Tatsache ist: Die Nachfrage nicht nur nach Notebooks und Desktops, sondern auch nach der dahinter liegenden IT-Infrastruktur, steigt weiter und weiter. Stand die digitale Transformation bereits vor der Pandemie ganz oben auf der Agenda vieler IT-Entscheider, so wurde sie im vergangenen Jahr zur echten Überlebensfrage für jedes Unternehmen. Innerhalb kürzester Zeit wurde alles virtuell, Kundenbesuche und Geschäftstermine liefen und laufen fast nur noch Computer-gestützt, und ganze Belegschaften wurden quasi über Nacht zum Arbeiten nach Hause geschickt. Entsprechend kräftig investieren Unternehmen aller Größen und Branchen nun in ihre Digitalisierung und nehmen viel Geld für die Modernisierung und Aufrüstung ihrer IT in die Hand.

Der richtige Partner ist entscheidend

Was sie dabei neben dem IT-Equipment aber vor allem brauchen, ist ein starker und verlässlicher Technologie-Partner, der nicht nur alles aus einer Hand liefern kann, sondern auch helfend und beratend zur Seite steht.

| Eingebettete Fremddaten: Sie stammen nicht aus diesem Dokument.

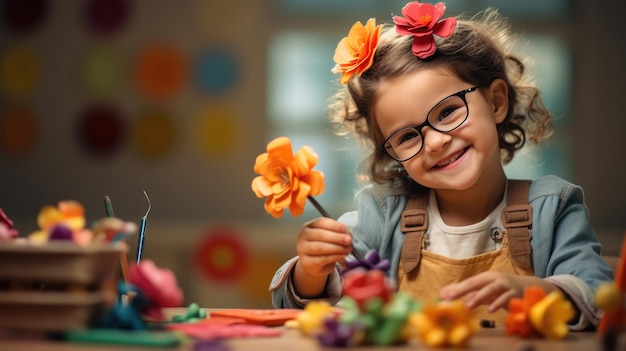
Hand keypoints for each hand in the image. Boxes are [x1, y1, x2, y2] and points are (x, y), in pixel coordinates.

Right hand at [292, 217, 352, 296]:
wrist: (314, 264)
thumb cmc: (323, 247)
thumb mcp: (328, 237)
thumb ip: (337, 233)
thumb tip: (347, 234)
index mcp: (309, 226)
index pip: (321, 222)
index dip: (334, 225)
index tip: (345, 229)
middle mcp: (303, 236)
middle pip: (320, 234)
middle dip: (337, 237)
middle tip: (349, 240)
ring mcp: (302, 249)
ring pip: (320, 247)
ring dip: (337, 248)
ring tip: (347, 249)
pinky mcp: (306, 262)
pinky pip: (322, 259)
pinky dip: (334, 257)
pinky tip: (342, 256)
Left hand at [438, 271, 557, 312]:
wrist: (528, 288)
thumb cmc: (501, 290)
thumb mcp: (484, 290)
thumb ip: (466, 292)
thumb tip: (443, 294)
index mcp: (485, 277)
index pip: (468, 283)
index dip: (456, 289)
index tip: (443, 297)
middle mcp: (495, 279)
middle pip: (477, 283)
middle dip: (463, 290)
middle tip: (451, 299)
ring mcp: (506, 286)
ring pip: (491, 289)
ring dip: (479, 297)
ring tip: (469, 305)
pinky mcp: (515, 294)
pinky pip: (506, 298)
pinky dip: (498, 303)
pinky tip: (490, 310)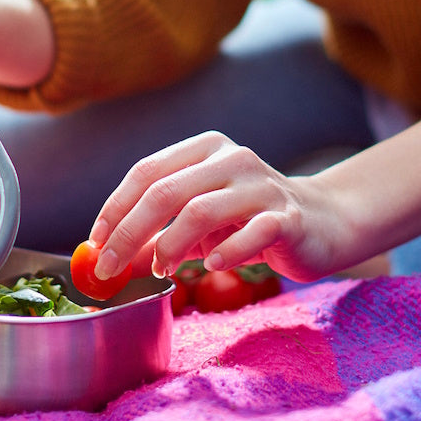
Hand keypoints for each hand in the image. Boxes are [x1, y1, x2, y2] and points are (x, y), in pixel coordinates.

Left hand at [88, 132, 347, 283]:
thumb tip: (108, 260)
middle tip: (110, 267)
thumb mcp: (198, 224)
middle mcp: (231, 158)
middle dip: (130, 232)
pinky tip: (212, 267)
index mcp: (204, 149)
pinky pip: (251, 233)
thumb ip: (157, 235)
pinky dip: (226, 252)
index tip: (95, 242)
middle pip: (165, 191)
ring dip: (170, 246)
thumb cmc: (249, 220)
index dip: (115, 207)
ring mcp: (262, 185)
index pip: (146, 171)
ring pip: (201, 210)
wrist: (325, 222)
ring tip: (161, 271)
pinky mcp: (289, 217)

Und genau das tut Dell Technologies.

Seit seiner Gründung vor knapp vier Jahrzehnten hat sich Dell Technologies zu einem umfassenden IT-Komplettanbieter entwickelt und richtet sich mit seinem Angebot an Kund:innen aller Größen – vom privaten Endverbraucher über kleine und mittelständische Unternehmen bis hin zu Großkonzernen und Kunden der öffentlichen Hand. Das Portfolio deckt dabei alle Bereiche der IT ab und reicht vom klassischen Desktop und Notebook über IT-Lösungen für das Rechenzentrum wie Server und Speichersysteme bis zu Software und Lösungen für die Cloud.

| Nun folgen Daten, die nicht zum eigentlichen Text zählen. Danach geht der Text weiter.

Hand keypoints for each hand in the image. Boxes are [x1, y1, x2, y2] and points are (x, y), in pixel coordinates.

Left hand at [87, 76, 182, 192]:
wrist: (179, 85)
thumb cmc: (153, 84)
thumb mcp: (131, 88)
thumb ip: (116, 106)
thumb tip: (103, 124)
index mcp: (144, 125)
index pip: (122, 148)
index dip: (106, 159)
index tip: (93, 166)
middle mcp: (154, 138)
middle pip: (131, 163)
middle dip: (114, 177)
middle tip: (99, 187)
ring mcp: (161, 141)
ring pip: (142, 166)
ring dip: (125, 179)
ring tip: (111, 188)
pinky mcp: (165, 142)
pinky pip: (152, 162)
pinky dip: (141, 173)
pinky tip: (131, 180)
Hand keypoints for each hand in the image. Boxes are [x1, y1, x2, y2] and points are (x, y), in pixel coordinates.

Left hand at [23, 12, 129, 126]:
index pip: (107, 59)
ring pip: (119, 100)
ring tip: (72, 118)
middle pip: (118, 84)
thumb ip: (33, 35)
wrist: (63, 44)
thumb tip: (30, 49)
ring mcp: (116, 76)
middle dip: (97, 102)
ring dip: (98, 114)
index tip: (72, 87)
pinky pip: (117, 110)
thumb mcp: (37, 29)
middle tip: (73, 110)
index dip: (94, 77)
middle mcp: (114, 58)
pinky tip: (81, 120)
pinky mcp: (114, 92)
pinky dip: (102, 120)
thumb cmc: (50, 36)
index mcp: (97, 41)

Petra Kruis, Marketing Director bei Dell Technologies Deutschland, erklärt uns, welche Herausforderungen Kund:innen gerade hierzulande in Bezug auf ihre Digitalisierungsprojekte meistern, welche Schwerpunkte Dell Technologies in der Ansprache seiner vielfältigen Zielgruppen setzt und welche Rolle eine inklusive Unternehmenskultur und nachhaltiges unternehmerisches Handeln für die Strategieentwicklung im Unternehmen spielen.

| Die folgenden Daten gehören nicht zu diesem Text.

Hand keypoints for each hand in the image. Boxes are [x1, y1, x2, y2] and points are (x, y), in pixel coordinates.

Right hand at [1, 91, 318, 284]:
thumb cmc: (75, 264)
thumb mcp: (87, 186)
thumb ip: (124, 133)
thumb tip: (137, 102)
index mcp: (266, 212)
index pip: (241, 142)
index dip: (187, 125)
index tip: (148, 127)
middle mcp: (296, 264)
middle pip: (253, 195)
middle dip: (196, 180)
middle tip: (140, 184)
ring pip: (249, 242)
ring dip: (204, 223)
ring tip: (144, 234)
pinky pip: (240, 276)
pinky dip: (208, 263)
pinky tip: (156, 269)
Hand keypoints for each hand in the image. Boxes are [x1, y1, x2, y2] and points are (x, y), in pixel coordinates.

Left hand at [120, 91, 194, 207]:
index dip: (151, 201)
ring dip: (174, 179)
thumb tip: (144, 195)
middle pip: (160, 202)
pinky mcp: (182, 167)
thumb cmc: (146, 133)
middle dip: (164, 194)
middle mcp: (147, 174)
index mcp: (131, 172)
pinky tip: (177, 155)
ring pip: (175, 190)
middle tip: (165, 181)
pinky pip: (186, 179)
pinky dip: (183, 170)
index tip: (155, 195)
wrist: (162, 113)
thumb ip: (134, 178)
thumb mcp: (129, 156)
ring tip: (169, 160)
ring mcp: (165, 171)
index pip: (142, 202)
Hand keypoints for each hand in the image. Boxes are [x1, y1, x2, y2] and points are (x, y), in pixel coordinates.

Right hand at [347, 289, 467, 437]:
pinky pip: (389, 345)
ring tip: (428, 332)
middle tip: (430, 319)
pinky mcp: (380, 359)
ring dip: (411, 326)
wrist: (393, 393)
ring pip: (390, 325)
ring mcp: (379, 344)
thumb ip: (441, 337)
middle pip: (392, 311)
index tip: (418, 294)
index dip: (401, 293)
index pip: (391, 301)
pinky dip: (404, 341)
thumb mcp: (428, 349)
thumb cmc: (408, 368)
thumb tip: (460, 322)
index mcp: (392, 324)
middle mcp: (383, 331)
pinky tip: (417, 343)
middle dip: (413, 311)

Wahrgewordender Technologie-Traum

Werfen wir aber noch einmal einen Blick zurück: Die Unternehmensgeschichte von Dell Technologies liest sich wie aus dem Bilderbuch. Gründer und CEO Michael Dell startete 1984 aus seiner Studentenbude in Texas heraus sein eigenes Business mit gerade einmal 1.000 US-Dollar in der Tasche. Heute arbeiten weit mehr als 160.000 Mitarbeiter:innen für das Unternehmen, das er nach wie vor leitet – sozusagen als größtes Familienunternehmen der Welt. Mehr als 800 Millionen PCs, 37 Millionen Server und über 160 Millionen Terabyte an Speicherkapazitäten wurden bis heute verkauft – und das Unternehmen ist nach wie vor voll auf Wachstumskurs, was die Geschäftsergebnisse Quartal um Quartal belegen.

Konsequent digital

„Das Portfolio, das wir anbieten, ist in seiner Form unerreicht, denn kein anderer Hersteller in der Branche kann so wie wir alles aus einer Hand anbieten. Dies ist einer unserer zentralen USPs im Markt“, erklärt Petra Kruis. Sie ergänzt: „IT ist für Unternehmen heute nicht mehr nur ein unterstützendes Tool, sondern integraler Bestandteil all ihrer Prozesse und gesamten Organisation. Ganz gleich ob Mini-Betrieb, bodenständiger Mittelständler oder traditionsreiches Großunternehmen – kein Unternehmen kommt heute mehr daran vorbei, den digitalen Wandel mit offenen Armen zu empfangen und die eigene IT-Transformation aktiv zu gestalten, um auch künftig erfolgreich zu bleiben. Und wir helfen ihnen dabei.“

Dabei geht es laut Petra Kruis nicht allein darum, die Mitarbeiter:innen mit schicken Notebooks auszustatten oder Kund:innen ein paar Online-Dienste anzubieten. „Wovon ich hier spreche, ist die umfassende digitale Umgestaltung des gesamten Geschäftsbetriebs und sämtlicher unternehmerischer Prozesse und Strukturen.“ Hier greift Dell Technologies denen unter die Arme, die Gefahr laufen, den Anschluss zu verpassen. „Was ich beobachte ist, dass die Schere zwischen denen, die den Wandel aktiv und strategisch angehen, und denen, die diese Entwicklung irgendwie versuchen auszusitzen, noch immer enorm groß ist“, so die Marketing-Managerin. „Unsere Aufgabe als Unternehmen – und auch für mich und mein Team im Marketing – ist es, unsere Kund:innen auf ihrer digitalen Transformationsreise nicht nur zu begleiten, sondern den Wandel aktiv voranzutreiben.“

IT as a Service

In Zukunft werde laut Petra Kruis insbesondere der Bereich IT as a Service immer wichtiger, um die Nutzung ganzheitlicher IT-Lösungen einfacher, flexibler und noch komfortabler zu machen. „Unsere Kund:innen wollen IT heute anders konsumieren als noch vor wenigen Jahren. Immer mehr Unternehmen ziehen es vor, ihre IT-Ausstattung nicht mehr physisch vor Ort, beispielsweise im eigenen Rechenzentrum zu haben, sondern IT als Dienstleistung zu nutzen, und das sicher, kostengünstig und ohne den ganzen administrativen Aufwand dahinter. Mit unserem as-a-Service-Portfolio Dell Technologies APEX bieten wir ihnen genau das an.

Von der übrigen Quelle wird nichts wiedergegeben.